**Exercise passage:**
* * *

# Dachshunds in Pairs??



## mt1814 (Aug 5, 2007)

I have a 12 week old dachshund and we love him dearly he is a wonderful dog. I recently noticed how happy he is when he is around other dogs and I have heard that dachshunds do better in pairs, is that true?
His brother is still available and the wonderful breeders have offered him at a very discounted rate, we are ready for both boys and would love to have them both.
So i guess my question is how should my current pup (who has been with us for about 5-6 weeks) react to his sibling being added to our family?
Look forward to hearing from everyone!
thanks!


----------



## RonE (Feb 3, 2007)

Would that be a paradox?

Might there be an opportunity for them to meet again before making it final? Just to see how it goes?


----------



## mt1814 (Aug 5, 2007)

Yes definitely, but its a bit of a hike and i can't imagine once i see them play together i would not want to take him home, i was just looking to see if anyone has had any experience with the subject...thanks for the quick reply though


----------



## RonE (Feb 3, 2007)

mt1814 said:


> thanks for the quick reply though


You can always count on me for a quick, not-so-useful, response.

I frequently see dachshunds in pairs. I don't know that they are siblings, but they seem to get along beautifully. 

They are fisty little critters, though, so I'd want to make sure they get along well. Siblings don't automaticlaly do that, especially of the same gender. (e.g. Cain and Abel.)

Welcome to dog forums. There ARE people here who will offer useful opinions about a wide range of topics.

* * *

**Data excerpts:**

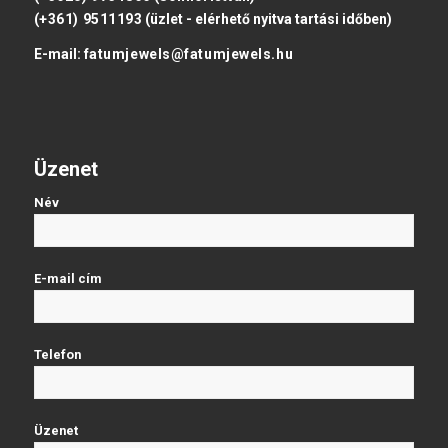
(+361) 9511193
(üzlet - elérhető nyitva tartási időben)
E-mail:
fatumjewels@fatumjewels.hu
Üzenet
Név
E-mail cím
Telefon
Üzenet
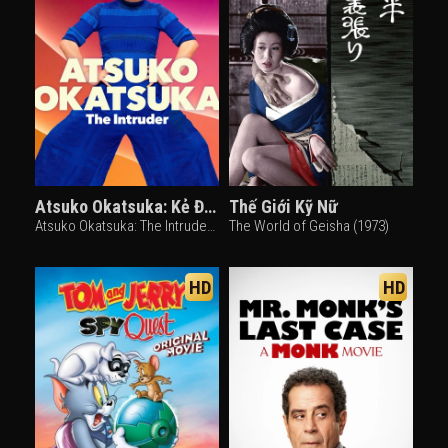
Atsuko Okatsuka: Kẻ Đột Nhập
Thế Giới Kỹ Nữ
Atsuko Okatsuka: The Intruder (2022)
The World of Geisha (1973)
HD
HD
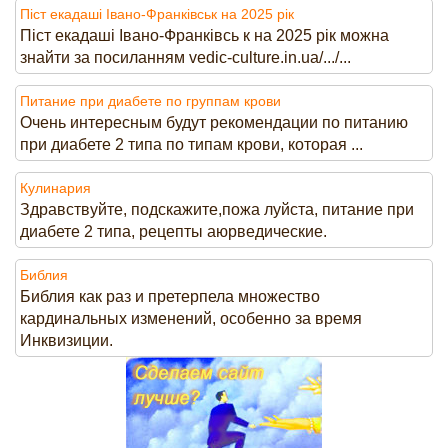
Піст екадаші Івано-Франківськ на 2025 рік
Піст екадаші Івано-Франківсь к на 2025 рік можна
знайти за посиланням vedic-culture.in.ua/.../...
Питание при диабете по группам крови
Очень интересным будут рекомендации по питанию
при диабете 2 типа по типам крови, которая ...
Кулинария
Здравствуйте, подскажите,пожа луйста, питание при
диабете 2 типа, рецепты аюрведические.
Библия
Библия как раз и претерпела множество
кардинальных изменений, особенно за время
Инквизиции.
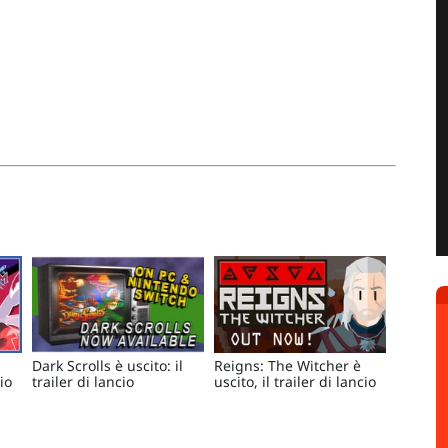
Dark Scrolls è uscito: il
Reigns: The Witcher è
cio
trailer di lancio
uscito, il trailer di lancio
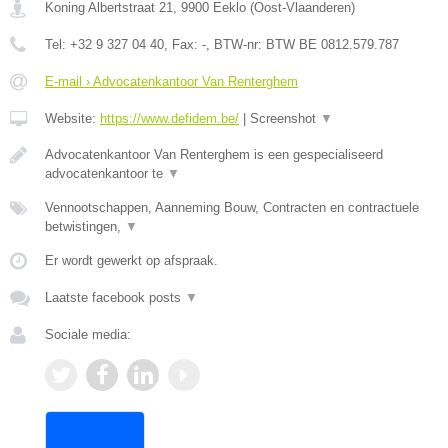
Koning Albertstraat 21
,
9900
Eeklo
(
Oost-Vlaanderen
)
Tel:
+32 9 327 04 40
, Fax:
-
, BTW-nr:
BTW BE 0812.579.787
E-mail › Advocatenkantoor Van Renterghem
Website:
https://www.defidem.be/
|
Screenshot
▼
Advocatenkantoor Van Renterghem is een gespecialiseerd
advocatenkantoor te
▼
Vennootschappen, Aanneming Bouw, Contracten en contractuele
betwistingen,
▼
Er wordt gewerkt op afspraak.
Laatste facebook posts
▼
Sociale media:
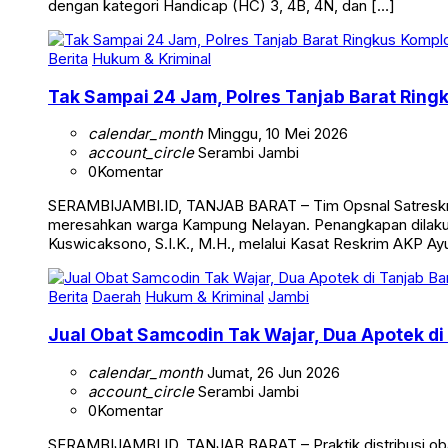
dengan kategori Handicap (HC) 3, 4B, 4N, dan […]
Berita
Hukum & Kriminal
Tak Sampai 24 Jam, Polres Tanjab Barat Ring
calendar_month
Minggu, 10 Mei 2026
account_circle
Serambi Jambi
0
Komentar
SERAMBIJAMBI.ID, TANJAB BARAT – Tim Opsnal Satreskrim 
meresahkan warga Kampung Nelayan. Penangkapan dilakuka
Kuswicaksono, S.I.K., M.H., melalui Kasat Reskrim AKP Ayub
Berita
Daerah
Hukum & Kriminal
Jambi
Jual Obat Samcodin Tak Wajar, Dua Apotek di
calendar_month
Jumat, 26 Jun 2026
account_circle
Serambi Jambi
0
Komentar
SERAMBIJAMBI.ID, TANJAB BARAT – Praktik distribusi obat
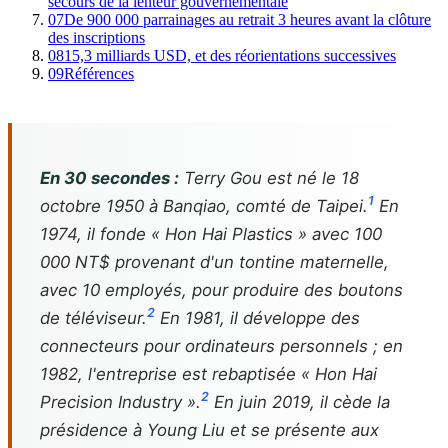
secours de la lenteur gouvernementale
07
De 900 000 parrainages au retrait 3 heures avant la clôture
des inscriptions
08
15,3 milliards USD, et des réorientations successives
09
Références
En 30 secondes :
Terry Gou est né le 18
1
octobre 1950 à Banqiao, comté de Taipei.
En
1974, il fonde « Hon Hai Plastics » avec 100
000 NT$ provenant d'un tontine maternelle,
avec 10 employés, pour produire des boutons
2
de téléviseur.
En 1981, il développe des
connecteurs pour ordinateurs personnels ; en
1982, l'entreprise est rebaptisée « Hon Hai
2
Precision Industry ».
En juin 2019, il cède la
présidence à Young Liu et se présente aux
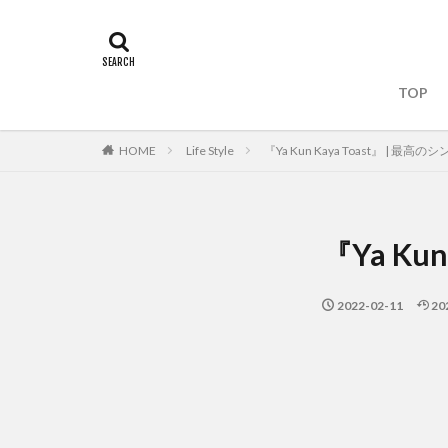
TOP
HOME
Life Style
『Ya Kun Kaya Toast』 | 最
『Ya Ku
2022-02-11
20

* * *

**Problems to work on:**
(a) Duplicate the entries from the line containing "Піст екадаші Івано-Франківськ на 2025 рік" through the line containing "uscito, il trailer di lancio", including both of those lines, and omit the picture markers.
(b) Finish out the next part of the forum thread about getting a second dachshund, starting from where it stops.
The forum thread and the entries have no connection to each other.

**Task-by-task results:**
(a)
Піст екадаші Івано-Франківськ на 2025 рік
Піст екадаші Івано-Франківсь к на 2025 рік можна
знайти за посиланням vedic-culture.in.ua/.../...
Питание при диабете по группам крови
Очень интересным будут рекомендации по питанию
при диабете 2 типа по типам крови, которая ...
Кулинария
Здравствуйте, подскажите,пожа луйста, питание при
диабете 2 типа, рецепты аюрведические.
Библия
Библия как раз и претерпела множество
кардинальных изменений, особенно за время
Инквизиции.
Dark Scrolls è uscito: il
Reigns: The Witcher è
cio
trailer di lancio
uscito, il trailer di lancio

(b)
I sometimes imagine myself getting a second Plott hound, but then I start thinking about The Perfect Storm.


----------



## mt1814 (Aug 5, 2007)

I wouldn't say not-so-useful...thanks for the welcome, i guess i'll get them together and see how it goes...I just hope it goes well  We are able to attend to our current dog during our work day, but i just feel he is a little lonely and will really enjoy having a companion. I did research that doxies don't like to be left alone too much. Plus i loved both of these guys from the start and it was very hard to choose just one, so now that i can afford the second...i'll keep you updated thanks again!


----------



## Dogstar (May 11, 2007)

I wouldn't do it. You've just got one puppy started on training, two is MORE than twice the work. Adopting littermates is just a bad deal. 

Additionally, has the brother gotten ANY socialization while they're apart? If you picked your puppy up way too early, I doubt the breeders have done any of the important stuff while the other boy was still there as far as socialization goes. 

I'd pass.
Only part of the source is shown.